Nel 2022, l’occupazione in apprendistato ha registrato una crescita significativa, con una media di 569.264 rapporti di lavoro attivi, pari a un aumento del 4,5% rispetto all’anno precedente. Il dato, emerso dal XXII Rapporto di monitoraggio sull’apprendistato realizzato dall’Inapp (Istituto per l’Analisi delle Politiche Pubbliche) per conto del Ministero del Lavoro, è stato presentato oggi a Roma alla presenza dell’on. Walter Rizzetto, presidente della XI Commissione Lavoro Pubblico e Privato della Camera, e di Vincenzo Caridi, capo dipartimento del Ministero del Lavoro. Il rafforzamento dell’apprendistato appare evidente in tutte le aree geografiche del Paese, anche se con differenze regionali: il Centro Italia ha segnato l’incremento maggiore (+6,2%), seguito dal Nord (+4,2%) e dal Mezzogiorno (+3,3%). Questo trend positivo si inserisce in un contesto di ripresa economica generale dopo la crisi pandemica, confermando il ruolo dell’apprendistato come leva fondamentale per il mercato del lavoro. Guardando alle tipologie di apprendistato, l’aumento non è stato uniforme. Le forme di apprendistato di primo livello, legate all’alternanza scuola-lavoro, hanno mostrato un incremento del 14,8%, il più alto tra tutte le categorie. Anche l’apprendistato di terzo livello, destinato alla formazione per l’alta specializzazione, ha segnato un progresso notevole (+11%). Più contenuto, ma comunque positivo, è stato l’aumento dell’apprendistato professionalizzante (+4,3%), che rimane la forma più diffusa.
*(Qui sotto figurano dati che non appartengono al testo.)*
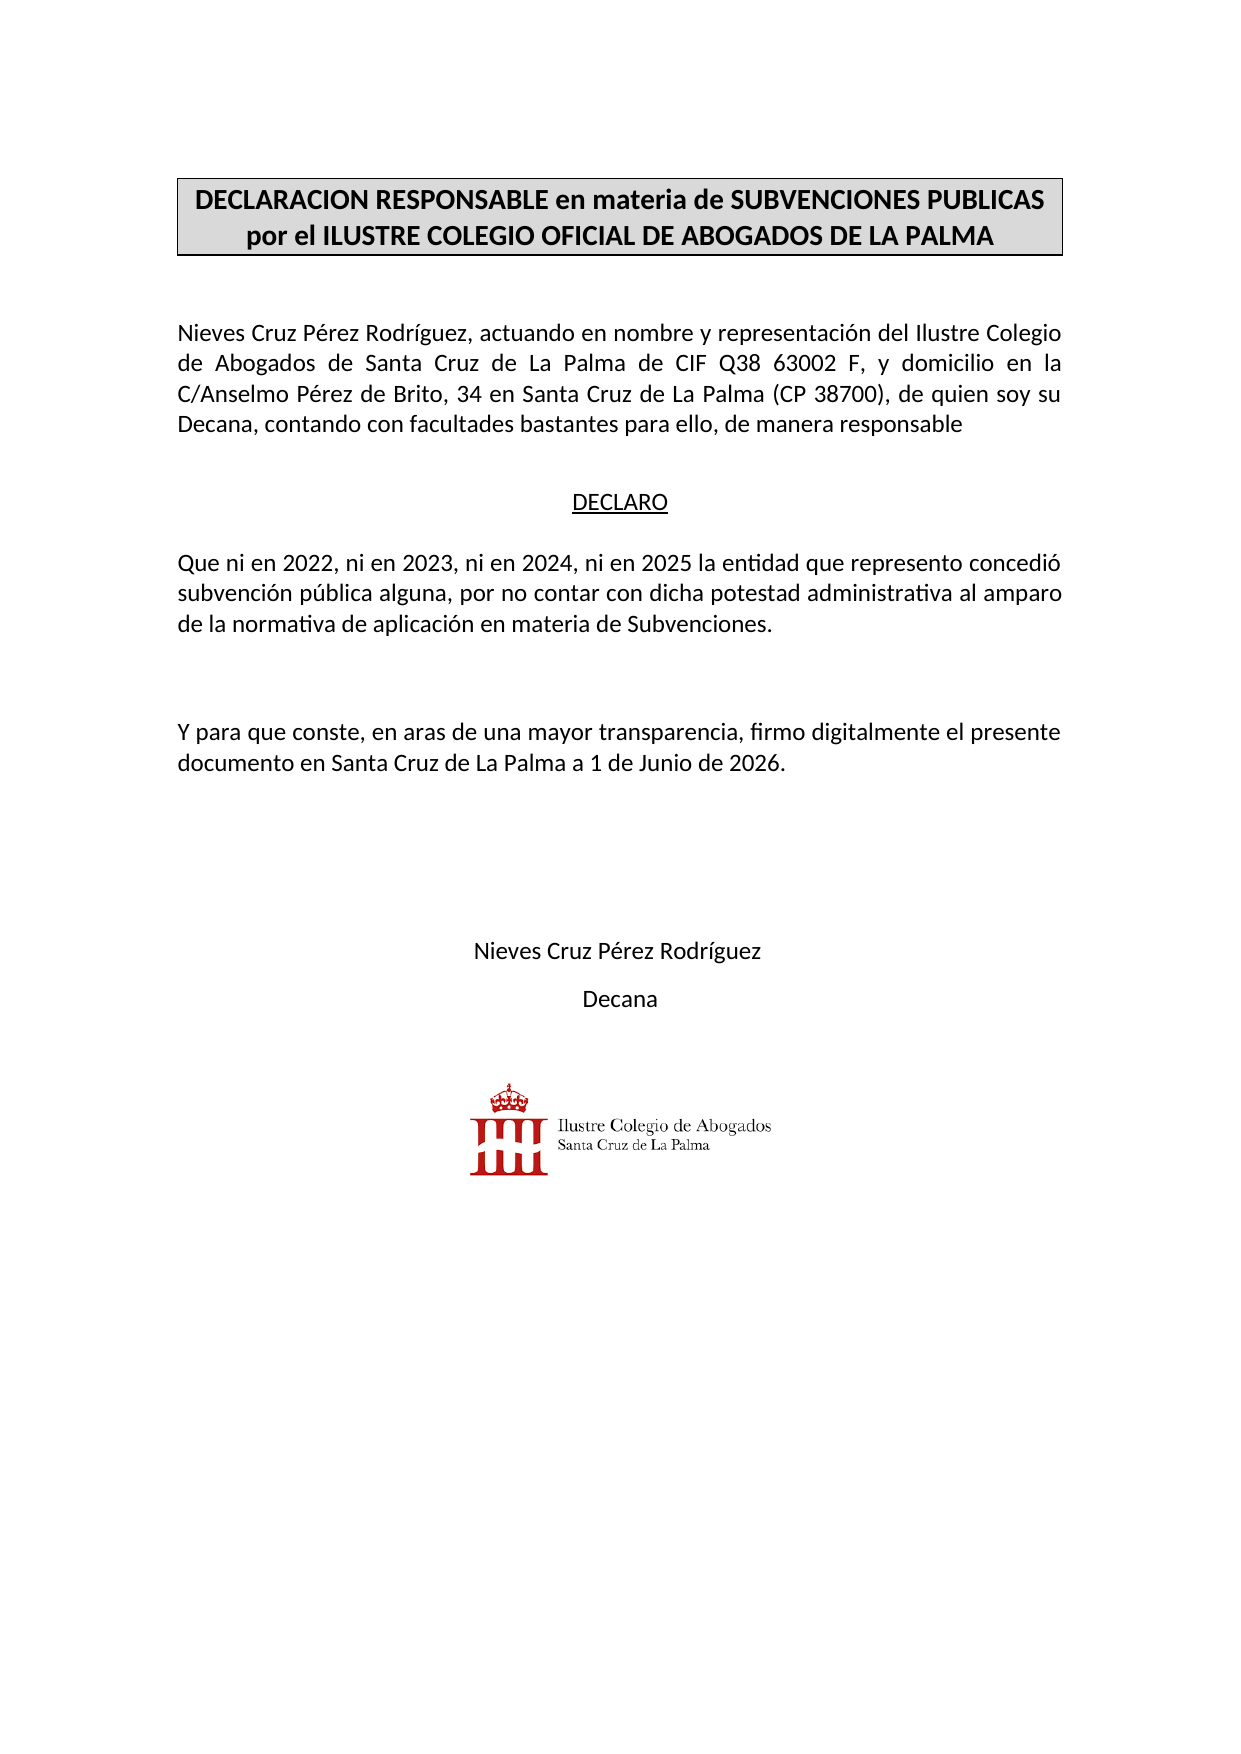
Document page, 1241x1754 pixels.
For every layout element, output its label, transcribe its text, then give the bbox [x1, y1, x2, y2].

text Y para que conste, en aras de una mayor transparencia, firmo digitalmente el presente documento en Santa Cruz de La Palma a 1 de Junio de 2026. [177, 716, 1063, 777]
text Que ni en 2022, ni en 2023, ni en 2024, ni en 2025 la entidad que represento concedió subvención pública alguna, por no contar con dicha potestad administrativa al amparo de la normativa de aplicación en materia de Subvenciones. [177, 547, 1063, 638]
text DECLARACION RESPONSABLE en materia de SUBVENCIONES PUBLICAS por el ILUSTRE COLEGIO OFICIAL DE ABOGADOS DE LA PALMA [178, 179, 1062, 254]
text Nieves Cruz Pérez Rodríguez [177, 936, 1063, 966]
text Nieves Cruz Pérez Rodríguez, actuando en nombre y representación del Ilustre Colegio de Abogados de Santa Cruz de La Palma de CIF Q38 63002 F, y domicilio en la C/Anselmo Pérez de Brito, 34 en Santa Cruz de La Palma (CP 38700), de quien soy su Decana, contando con facultades bastantes para ello, de manera responsable [177, 317, 1063, 439]
text DECLARO [177, 486, 1063, 516]
text Decana [177, 983, 1063, 1013]
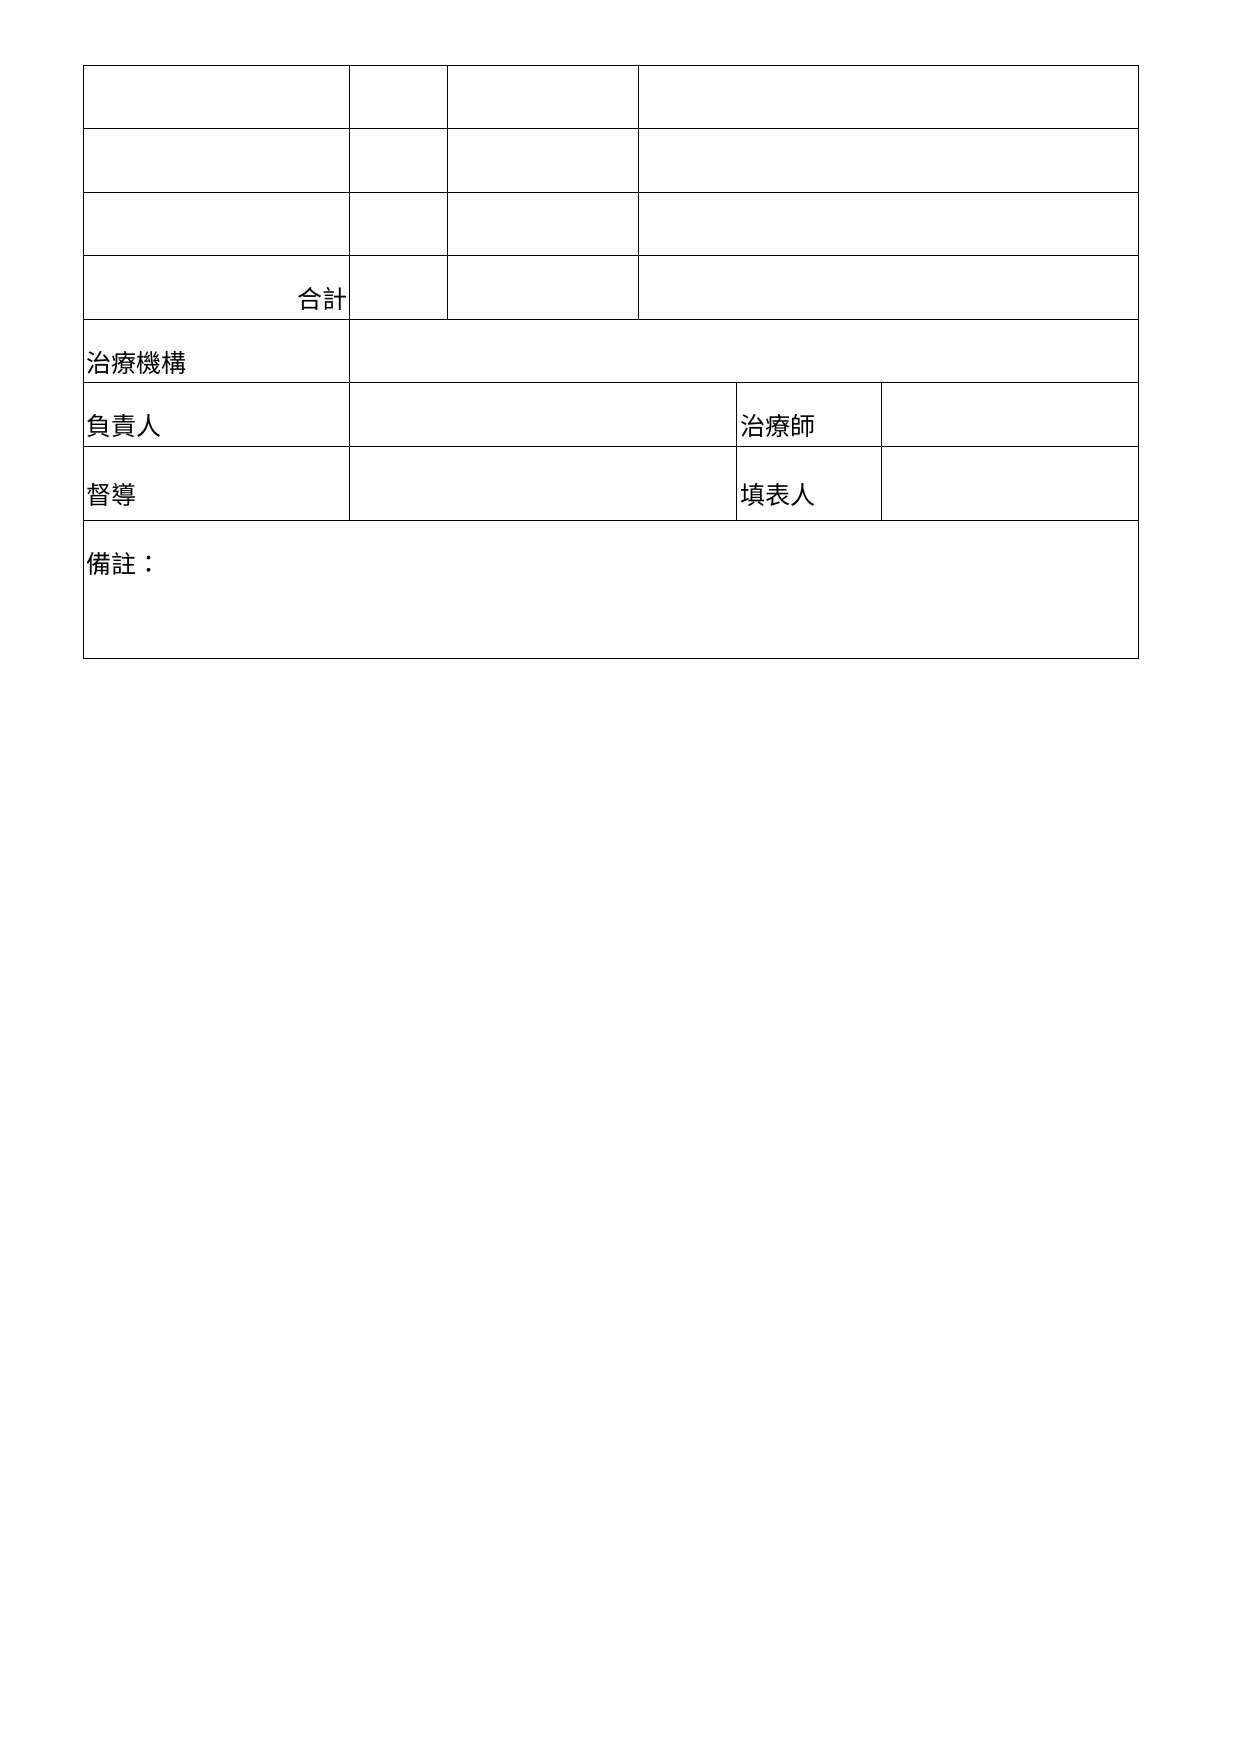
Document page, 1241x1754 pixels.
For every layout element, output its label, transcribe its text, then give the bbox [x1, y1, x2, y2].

table_cell [639, 193, 1138, 255]
table_cell [639, 256, 1138, 319]
table_cell [350, 256, 447, 319]
table_cell [882, 447, 1138, 519]
table_cell [882, 383, 1138, 446]
table_cell [639, 129, 1138, 192]
table_cell 治療機構 [84, 320, 349, 382]
table_cell [84, 66, 349, 128]
table_cell [84, 129, 349, 192]
table_cell 填表人 [737, 447, 881, 519]
table_cell [448, 193, 638, 255]
table_cell [350, 320, 1138, 382]
table_cell [639, 66, 1138, 128]
table_cell [350, 193, 447, 255]
table_cell 合計 [84, 256, 349, 319]
table_cell [350, 129, 447, 192]
table_cell [448, 66, 638, 128]
table_cell 負責人 [84, 383, 349, 446]
table_cell 治療師 [737, 383, 881, 446]
table_cell 備註： [84, 521, 1138, 658]
table_cell [84, 193, 349, 255]
table_cell 督導 [84, 447, 349, 519]
table_cell [350, 383, 736, 446]
table_cell [448, 129, 638, 192]
table_cell [448, 256, 638, 319]
table_cell [350, 66, 447, 128]
table_cell [350, 447, 736, 519]
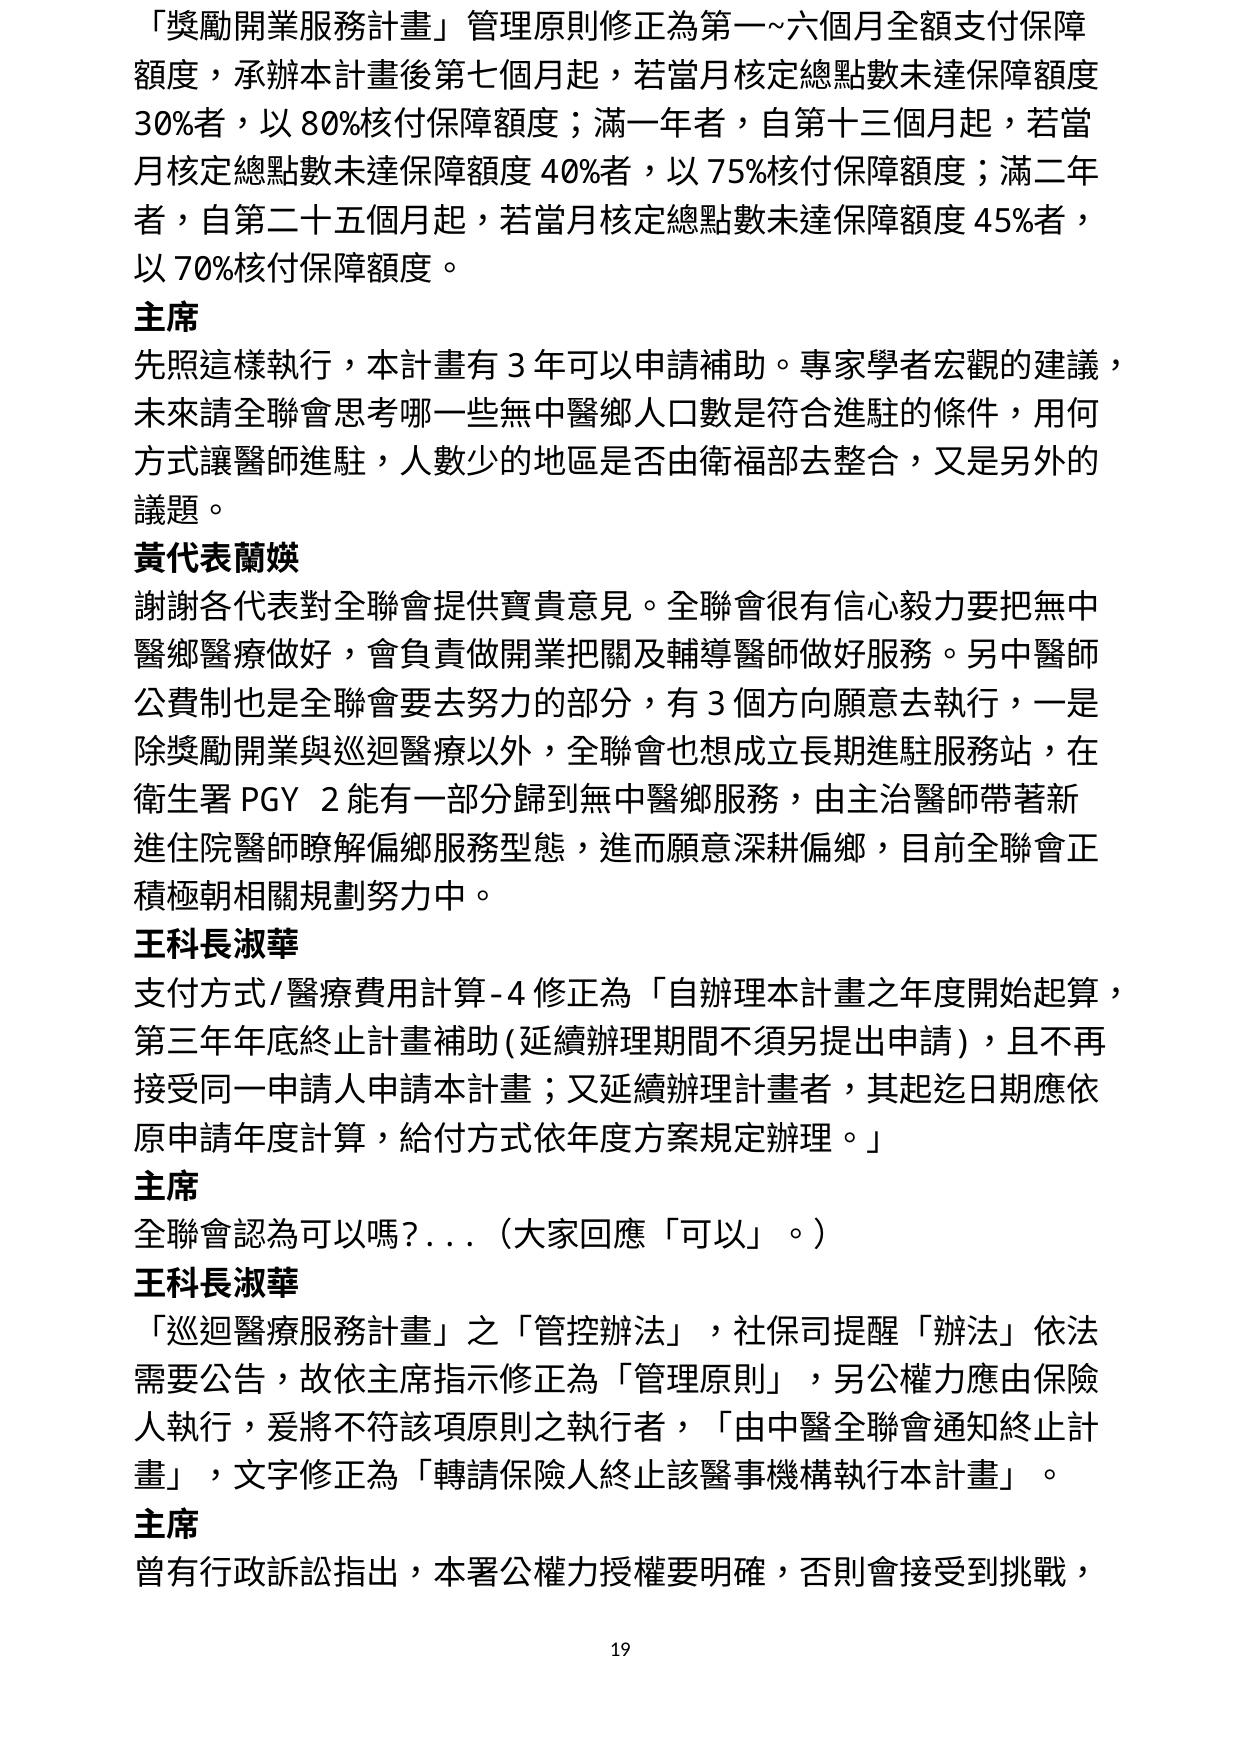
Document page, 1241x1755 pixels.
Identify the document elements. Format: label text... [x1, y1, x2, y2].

text 「巡迴醫療服務計畫」之「管控辦法」，社保司提醒「辦法」依法需要公告，故依主席指示修正為「管理原則」，另公權力應由保險人執行，爰將不符該項原則之執行者，「由中醫全聯會通知終止計畫」，文字修正為「轉請保險人終止該醫事機構執行本計畫」。 [133, 1304, 1107, 1497]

Anche i dati relativi alle assunzioni confermano la ripresa. Nel 2022 sono stati avviati 365.886 nuovi rapporti di lavoro in apprendistato, un aumento dell’11,6% rispetto all’anno precedente. Parallelamente, il numero di contratti trasformati in tempo indeterminato è salito a 114.554, con una crescita del 4,4%. Tuttavia, non sono mancati segnali di criticità, come l’aumento delle cessazioni: nel 2022 i contratti interrotti sono stati 222.314, il 15,4% in più rispetto al 2021. La maggior parte di queste interruzioni (73,1%) è dovuta a dimissioni, mentre il 20,5% è imputabile a licenziamenti e il restante 6,5% ad altre cause. Un aspetto problematico emerso dal rapporto riguarda la formazione pubblica prevista per gli apprendisti. Nel 2022, il numero di iscritti a queste attività è diminuito del 25% rispetto all’anno precedente, fermandosi a 120.228. La flessione ha riguardato esclusivamente l’apprendistato professionalizzante, che ha registrato un calo del 27,8%. In controtendenza, invece, gli apprendisti di primo e terzo livello: i primi hanno visto un aumento del 7,8% nel numero di partecipanti alla formazione (9.586 iscritti), mentre per i contratti di terzo livello si è registrata una crescita impressionante del 63,2%, con 1.417 iscritti.
“Restano tuttavia elementi di criticità sui quali appare opportuno intervenire – ha affermato Natale Forlani (nella foto), presidente dell’Inapp – primo tra i quali il problema dei divari territoriali: quasi il 90% degli apprendisti di primo livello si trova al Nord e oltre la metà degli apprendisti del professionalizzante iscritti ai percorsi di formazione si concentra in sole 3 regioni: Emilia-Romagna, Lombardia e Piemonte”.
Mentre l’Italia vive queste criticità – si legge nel Rapporto – nei Paesi UE che investono per promuovere il duale si assiste a un riposizionamento dello strumento, in forme differenziate e nuove ibridazioni, verso l’istruzione superiore non accademica e terziaria che mantiene così una capacità attrattiva nei confronti dei giovani e delle imprese e contribuisce all’innovazione del sistema produttivo. Un’altra linea di tendenza, sostenuta anche dal cambiamento demografico, che si registra in diversi Paesi UE che investono nell’apprendistato, è l’utilizzo del duale per supportare processi di upskilling e reskilling dei lavoratori adulti (over 25enni). Tra i fattori che favoriscono la diffusione dell’apprendistato per gli adulti, la promozione della flessibilità dell’offerta formativa (attraverso la personalizzazione dei percorsi individuali e il riconoscimento delle competenze già acquisite dagli adulti), la costruzione di schemi di remunerazione non penalizzanti per gli adulti nonché la credibilità del sistema di qualificazioni rilasciate nell’ambito dell’istruzione e formazione e alto valore d’uso nel mercato del lavoro.